## FRAGMENTO PARA LEER:
--

Carlos Cachón . foto: © José Hevia
El hombre, trajeado, gesto relajado, tiene de todo en su mansión, amplitud de espacio, vistas, lujo, comodidad. Pero quiere más. Jugar, experimentar, soñar mundos que no existen y que quizás contaminen de imperfecciones su existencia impoluta. Podría parecer un delirio caprichoso. Pero nunca hay que desdeñar semejantes ambiciones.
¿Quién no ha intentado alguna vez pertenecer a un grupo del que no formaba parte? Denominamos asimilación al proceso de asemejarse o compararse con algo o alguien. Y si necesitamos asimilarnos a los demás, a algo a alguien, ¿qué es lo que nos falta? ¿Qué necesitamos imitar en lo ajeno, copiar de los otros?
Podríamos considerar que un edificio en construcción, la estructura a la vista, se encuentra en un proceso de asimilación, de llegar a ser algo. La base que le da soporte existe, en cierto modo constituye su sustancia. Y, sin embargo, ¿por qué esperamos más? El edificio está en camino, pero aún aspira a ser algo. ¿Qué es ese algo que le falta?

--

## ENTRADAS LISTADAS:

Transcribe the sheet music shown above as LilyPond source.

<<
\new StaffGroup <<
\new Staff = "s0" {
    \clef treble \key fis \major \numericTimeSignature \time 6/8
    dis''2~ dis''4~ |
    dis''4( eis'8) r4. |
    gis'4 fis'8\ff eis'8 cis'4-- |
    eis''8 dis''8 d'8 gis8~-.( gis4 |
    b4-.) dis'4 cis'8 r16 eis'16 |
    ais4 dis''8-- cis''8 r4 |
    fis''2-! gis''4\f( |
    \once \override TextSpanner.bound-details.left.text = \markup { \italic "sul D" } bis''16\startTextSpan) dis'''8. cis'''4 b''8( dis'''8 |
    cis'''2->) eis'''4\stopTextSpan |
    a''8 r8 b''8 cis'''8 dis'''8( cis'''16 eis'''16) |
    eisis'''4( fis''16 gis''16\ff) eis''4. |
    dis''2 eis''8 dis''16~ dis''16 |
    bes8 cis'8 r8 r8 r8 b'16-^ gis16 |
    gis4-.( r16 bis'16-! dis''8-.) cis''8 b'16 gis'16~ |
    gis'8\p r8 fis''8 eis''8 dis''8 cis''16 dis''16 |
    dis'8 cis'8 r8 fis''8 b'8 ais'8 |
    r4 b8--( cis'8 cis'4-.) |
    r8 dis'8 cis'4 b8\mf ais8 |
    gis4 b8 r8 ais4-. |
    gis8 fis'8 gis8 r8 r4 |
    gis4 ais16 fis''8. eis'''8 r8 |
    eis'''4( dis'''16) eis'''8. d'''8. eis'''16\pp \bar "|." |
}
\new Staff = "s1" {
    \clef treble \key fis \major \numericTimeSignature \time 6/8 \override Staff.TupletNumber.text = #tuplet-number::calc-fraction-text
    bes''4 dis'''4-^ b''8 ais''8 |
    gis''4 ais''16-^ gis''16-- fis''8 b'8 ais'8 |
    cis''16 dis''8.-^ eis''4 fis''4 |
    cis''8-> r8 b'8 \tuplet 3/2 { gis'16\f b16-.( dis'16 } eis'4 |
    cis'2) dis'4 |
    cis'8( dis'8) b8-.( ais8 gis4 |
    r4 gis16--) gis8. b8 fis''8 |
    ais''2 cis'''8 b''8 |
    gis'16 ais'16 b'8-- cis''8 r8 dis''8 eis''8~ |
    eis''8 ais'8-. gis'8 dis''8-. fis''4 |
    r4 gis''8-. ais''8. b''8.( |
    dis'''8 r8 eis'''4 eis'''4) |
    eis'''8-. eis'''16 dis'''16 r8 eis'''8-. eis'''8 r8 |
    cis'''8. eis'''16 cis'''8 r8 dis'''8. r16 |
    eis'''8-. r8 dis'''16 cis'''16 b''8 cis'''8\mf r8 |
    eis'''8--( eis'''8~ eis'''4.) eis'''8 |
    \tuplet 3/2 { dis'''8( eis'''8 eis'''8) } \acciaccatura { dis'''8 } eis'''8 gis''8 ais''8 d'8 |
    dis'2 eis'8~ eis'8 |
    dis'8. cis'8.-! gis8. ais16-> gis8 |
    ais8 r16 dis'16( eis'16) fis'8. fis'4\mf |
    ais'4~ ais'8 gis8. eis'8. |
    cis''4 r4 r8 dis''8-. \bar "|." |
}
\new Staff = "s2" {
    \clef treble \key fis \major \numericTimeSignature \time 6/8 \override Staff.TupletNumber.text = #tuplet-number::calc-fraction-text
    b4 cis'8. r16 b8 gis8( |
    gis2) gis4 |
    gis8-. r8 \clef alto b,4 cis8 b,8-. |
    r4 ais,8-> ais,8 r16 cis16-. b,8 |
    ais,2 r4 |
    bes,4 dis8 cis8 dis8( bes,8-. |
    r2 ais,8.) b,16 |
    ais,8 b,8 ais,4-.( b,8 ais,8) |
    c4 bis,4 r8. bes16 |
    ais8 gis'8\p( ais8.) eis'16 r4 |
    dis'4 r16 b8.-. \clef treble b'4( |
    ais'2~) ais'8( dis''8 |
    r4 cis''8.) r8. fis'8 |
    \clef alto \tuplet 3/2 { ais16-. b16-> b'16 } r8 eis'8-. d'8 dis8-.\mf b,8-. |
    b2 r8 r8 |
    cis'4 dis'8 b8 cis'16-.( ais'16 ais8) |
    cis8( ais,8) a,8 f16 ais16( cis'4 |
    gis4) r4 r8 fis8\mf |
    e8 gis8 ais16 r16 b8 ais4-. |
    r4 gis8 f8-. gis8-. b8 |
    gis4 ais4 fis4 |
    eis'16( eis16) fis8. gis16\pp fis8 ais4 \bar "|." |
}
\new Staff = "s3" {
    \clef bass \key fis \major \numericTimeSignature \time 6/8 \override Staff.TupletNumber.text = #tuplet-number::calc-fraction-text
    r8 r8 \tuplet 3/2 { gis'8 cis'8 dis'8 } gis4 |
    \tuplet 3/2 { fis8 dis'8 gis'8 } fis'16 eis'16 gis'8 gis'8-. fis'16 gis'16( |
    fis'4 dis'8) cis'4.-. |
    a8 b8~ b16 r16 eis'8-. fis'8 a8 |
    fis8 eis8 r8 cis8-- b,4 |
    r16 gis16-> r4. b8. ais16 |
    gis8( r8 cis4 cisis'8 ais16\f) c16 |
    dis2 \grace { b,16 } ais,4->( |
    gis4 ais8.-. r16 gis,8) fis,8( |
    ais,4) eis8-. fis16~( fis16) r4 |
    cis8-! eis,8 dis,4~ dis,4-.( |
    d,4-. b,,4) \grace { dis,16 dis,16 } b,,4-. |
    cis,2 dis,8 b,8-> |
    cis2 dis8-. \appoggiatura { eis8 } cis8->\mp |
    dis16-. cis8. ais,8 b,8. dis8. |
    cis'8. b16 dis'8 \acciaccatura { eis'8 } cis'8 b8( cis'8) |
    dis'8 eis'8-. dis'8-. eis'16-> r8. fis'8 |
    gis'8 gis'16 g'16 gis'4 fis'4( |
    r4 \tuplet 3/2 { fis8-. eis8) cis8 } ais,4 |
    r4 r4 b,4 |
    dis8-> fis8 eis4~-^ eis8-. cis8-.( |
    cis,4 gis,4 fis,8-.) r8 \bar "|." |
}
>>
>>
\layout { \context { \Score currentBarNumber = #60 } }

--

## ACCIONES REQUERIDAS:
(a) Según el fragmento sobre la asimilación, ¿por qué podría considerarse que un edificio en construcción se encuentra en un proceso de asimilación? Responde en una a tres oraciones.
(b) Enumera todas las líneas de las entradas que contienen la cadena "treble", teniendo en cuenta las mayúsculas y minúsculas.

## RESULTADOS ESPERADOS:
(a) Porque el edificio, con la estructura a la vista, está en camino de llegar a ser algo. Su base ya existe y constituye en cierto modo su sustancia, pero aún aspira a ser algo que le falta.

(b)
    \clef treble \key fis \major \numericTimeSignature \time 6/8
    \clef treble \key fis \major \numericTimeSignature \time 6/8 \override Staff.TupletNumber.text = #tuplet-number::calc-fraction-text
    \clef treble \key fis \major \numericTimeSignature \time 6/8 \override Staff.TupletNumber.text = #tuplet-number::calc-fraction-text
    dis'4 r16 b8.-. \clef treble b'4( |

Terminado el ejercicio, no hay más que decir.